Sure, Obama cannot regain the extraordinary promise of 2008. We’ve already elected the nation’s first black president and replaced a tongue-tied dauphin with a man of peerless eloquence. And he has certainly failed to end Washington’s brutal ideological polarization, as he pledged to do. But most Americans in polls rightly see him as less culpable for this impasse than the GOP. Obama has steadfastly refrained from waging the culture war, while the right has accused him of a “war against religion.” He has offered to cut entitlements (and has already cut Medicare), while the Republicans have refused to raise a single dollar of net revenue from anyone. Even the most austerity-driven government in Europe, the British Tories, are to the left of that. And it is this Republican intransigence—from the 2009 declaration by Rush Limbaugh that he wants Obama “to fail” to the Senate Majority Leader Mitch McConnell’s admission that his primary objective is denying Obama a second term—that has been truly responsible for the deadlock. And the only way out of that deadlock is an electoral rout of the GOP, since the language of victory and defeat seems to be the only thing it understands.

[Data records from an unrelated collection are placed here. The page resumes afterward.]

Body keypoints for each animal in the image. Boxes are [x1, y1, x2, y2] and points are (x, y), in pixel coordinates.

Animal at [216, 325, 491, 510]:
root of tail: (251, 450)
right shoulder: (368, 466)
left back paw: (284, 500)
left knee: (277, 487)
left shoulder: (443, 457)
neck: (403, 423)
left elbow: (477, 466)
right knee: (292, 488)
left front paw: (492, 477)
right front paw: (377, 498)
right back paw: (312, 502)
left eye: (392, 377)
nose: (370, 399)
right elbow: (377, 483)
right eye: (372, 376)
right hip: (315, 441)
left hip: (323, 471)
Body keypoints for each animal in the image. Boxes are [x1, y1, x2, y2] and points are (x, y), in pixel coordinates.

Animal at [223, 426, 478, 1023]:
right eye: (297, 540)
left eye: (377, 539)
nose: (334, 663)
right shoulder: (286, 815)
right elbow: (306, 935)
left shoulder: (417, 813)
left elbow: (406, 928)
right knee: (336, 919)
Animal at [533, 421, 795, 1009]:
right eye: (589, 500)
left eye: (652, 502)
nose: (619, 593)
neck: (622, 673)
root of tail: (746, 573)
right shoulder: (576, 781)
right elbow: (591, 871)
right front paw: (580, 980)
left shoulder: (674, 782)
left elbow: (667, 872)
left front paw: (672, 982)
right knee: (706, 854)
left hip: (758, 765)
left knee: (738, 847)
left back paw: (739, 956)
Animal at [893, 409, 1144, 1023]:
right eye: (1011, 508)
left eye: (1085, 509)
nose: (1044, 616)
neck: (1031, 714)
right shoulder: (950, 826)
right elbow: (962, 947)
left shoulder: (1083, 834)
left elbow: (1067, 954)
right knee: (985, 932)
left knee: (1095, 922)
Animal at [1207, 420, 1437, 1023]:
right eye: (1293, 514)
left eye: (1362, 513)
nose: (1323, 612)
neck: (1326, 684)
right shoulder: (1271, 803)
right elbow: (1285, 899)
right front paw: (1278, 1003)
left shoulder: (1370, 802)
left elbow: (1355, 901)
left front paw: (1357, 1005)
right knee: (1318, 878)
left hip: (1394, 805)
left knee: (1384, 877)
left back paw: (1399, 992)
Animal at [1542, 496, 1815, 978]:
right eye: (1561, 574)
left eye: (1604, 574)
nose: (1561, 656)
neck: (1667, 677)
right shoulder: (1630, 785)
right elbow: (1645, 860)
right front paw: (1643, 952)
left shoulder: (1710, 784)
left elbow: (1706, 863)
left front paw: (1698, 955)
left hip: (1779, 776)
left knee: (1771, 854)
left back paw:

If I sound biased, that’s because I am. Biased toward the actual record, not the spin; biased toward a president who has conducted himself with grace and calm under incredible pressure, who has had to manage crises not seen since the Second World War and the Depression, and who as yet has not had a single significant scandal to his name. “To see what is in front of one’s nose needs a constant struggle,” George Orwell once wrote. What I see in front of my nose is a president whose character, record, and promise remain as grotesquely underappreciated now as they were absurdly hyped in 2008. And I feel confident that sooner rather than later, the American people will come to see his first term from the same calm, sane perspective. And decide to finish what they started.